In this collection of short stories, Wolfe and Archie learn that appearances can be deceiving and things are not always what they seem.
In 'The Gun With Wings', an opera singer with an injured throat seems to have committed suicide by eating a bullet. After all, the gun was right there next to him, and who else could have done it? But when the widow swears up and down that the gun wasn't on the floor when she discovered the body. How did it get there? And what really happened?
In 'Bullet for One', the murder victim was shot off his horse when he was out for his daily ride in Central Park. All signs point to Vic Talbot as the murderer, but he has an airtight alibi--two witnesses swear he was in his hotel room across town shortly after the victim was seen by a beat cop, alive and well. Will Wolfe be able to figure out who fired the fatal shot?

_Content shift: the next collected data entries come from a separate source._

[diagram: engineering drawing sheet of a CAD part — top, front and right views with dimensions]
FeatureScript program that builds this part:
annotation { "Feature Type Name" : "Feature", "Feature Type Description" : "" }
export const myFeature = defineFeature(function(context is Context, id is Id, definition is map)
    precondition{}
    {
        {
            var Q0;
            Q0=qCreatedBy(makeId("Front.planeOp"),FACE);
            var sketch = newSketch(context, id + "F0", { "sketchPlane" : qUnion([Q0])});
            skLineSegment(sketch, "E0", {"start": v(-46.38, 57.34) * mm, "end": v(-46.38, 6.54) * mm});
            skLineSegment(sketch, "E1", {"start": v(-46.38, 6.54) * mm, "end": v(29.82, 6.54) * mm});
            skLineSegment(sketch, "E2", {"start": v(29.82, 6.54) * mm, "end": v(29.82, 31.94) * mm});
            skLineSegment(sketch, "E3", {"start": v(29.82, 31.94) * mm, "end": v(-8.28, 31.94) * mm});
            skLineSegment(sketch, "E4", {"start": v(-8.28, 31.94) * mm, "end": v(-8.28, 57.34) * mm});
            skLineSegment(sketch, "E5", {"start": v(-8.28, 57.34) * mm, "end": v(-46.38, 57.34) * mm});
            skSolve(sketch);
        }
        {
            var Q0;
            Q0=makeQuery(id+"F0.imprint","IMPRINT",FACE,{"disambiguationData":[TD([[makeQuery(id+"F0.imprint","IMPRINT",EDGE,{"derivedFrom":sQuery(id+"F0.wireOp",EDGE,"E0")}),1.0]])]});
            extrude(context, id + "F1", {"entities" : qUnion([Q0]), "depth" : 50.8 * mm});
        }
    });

In 'Disguise for Murder', things get personal. When Wolfe opens his orchids rooms to the members of the Manhattan Flower Club, a woman winds up strangled ... in Wolfe's own office. Shortly before she died, she told Archie that she'd recognized the man who killed her friend Doris--or, at any rate, the man she saw entering Doris's apartment the day she died. She wouldn't describe him, and she didn't know his name, but she saw him in the orchid rooms, and now she's dead. Wolfe, of course, is deeply insulted that anyone would commit murder in his house, but when Inspector Cramer seals off the office where he spends most of his waking hours, Wolfe is downright incensed, and vows to catch the murderer and make Cramer pay. Which is exactly what he does, even if it means putting Archie in the path of danger.